Heroes are Hard To Find (1974)
1. Heroes are Hard to Find
2. Coming Home
3. Angel
4. Bermuda Triangle
5. Come a Little Bit Closer
6. She's Changing Me
7. Bad Loser
8. Silver Heels
9. Proove Your Love
10.Born Enchanter
11.Safe Harbour
 
The last Fleetwood Mac album to feature Bob Welch
is my least favorite of all of the ones with him in the fold.
At this stage they were down to a foursome. Guitarist Bob Weston was
kicked out after it was discovered he was having an affair with drummer
Mick Fleetwood's wife. To be honest, I can't really notice any difference
in guitar playing, so I can't really access Weston's overall
contribution to the band anyway. So the four members consisted of rhythm
section Mick Fleetwood and John McVie and in the spotlight were
guitarist Bob Welch and Keyboardist Christine McVie. Welch and McVie
had handled the majority of the spotlight for several years now, so
this, in itself, was not anything new. Regardless of what the lineup is
this time, the songs here just sound
mediocre compared to what this band had done in the past.

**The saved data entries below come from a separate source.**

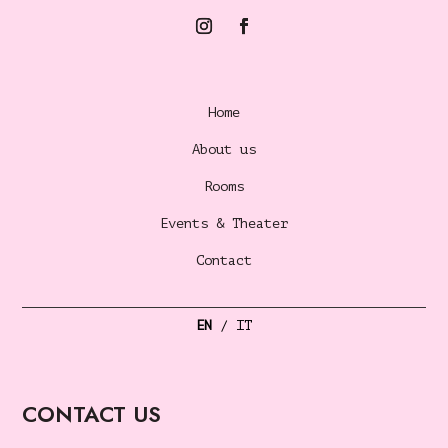
Home
About us
Rooms
Events & Theater
Contact
EN
/
IT
CONTACT US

Welch, in particular, just gets weird. He'd always been quite a
bit spacey (literally) in his mannerisms, but it seems that here it
overcomes his songs rather than graciously enhancing them. It makes you
really question exactly where the "home" is that he's singing (or
chanting) to in Coming Home. It sounds like he thinks he's an
alien from another planet being called to another galaxy. A bit too
much for me, especially on a Fleetwood Mac album. The song itself is
not really bad, it's just a tad "too much". The exact same thing
can be said about Bermuda Triangle, the title in itself can
pretty much describe the overall feel of the song. His style even rubs
off on McVie's Bad Loser that I thought for sure was a Welch song
until I heard her start to sing.
Speaking of McVie, she sadly comes up short in most places as well. The
leadoff song, the title track, sets things off course immediately. It's
one of the only non-blues Fleetwood Mac songs, that I know of, that features a
horn section. Talk about something being terribly out of place in a
Fleetwood Mac song. It simply never really gels.
Fortunately there are a couple of bright spots if you dig hard enough.
Both Welch and McVie manage to put out one strong song apiece. For
Welch, it's the track Angel, that sounds, well, almost too
normal to be a Bob Welch song (not to be confused with the same
song title from the album Tusk several years
later). McVie's one strong song is the beautiful, majestic Come a
Little Bit Closer that rivals her best work on Mystery to Me. Another one of her songs,
Prove Your Love is more "good" than "not so good".
A low point for the group. Maybe it was good that the lineup was
probably in need of another major shakeup. No one could have predicted
at the time, but things were about to spiral into a success that nobody,
even the band members themselves, could have possibly predicted.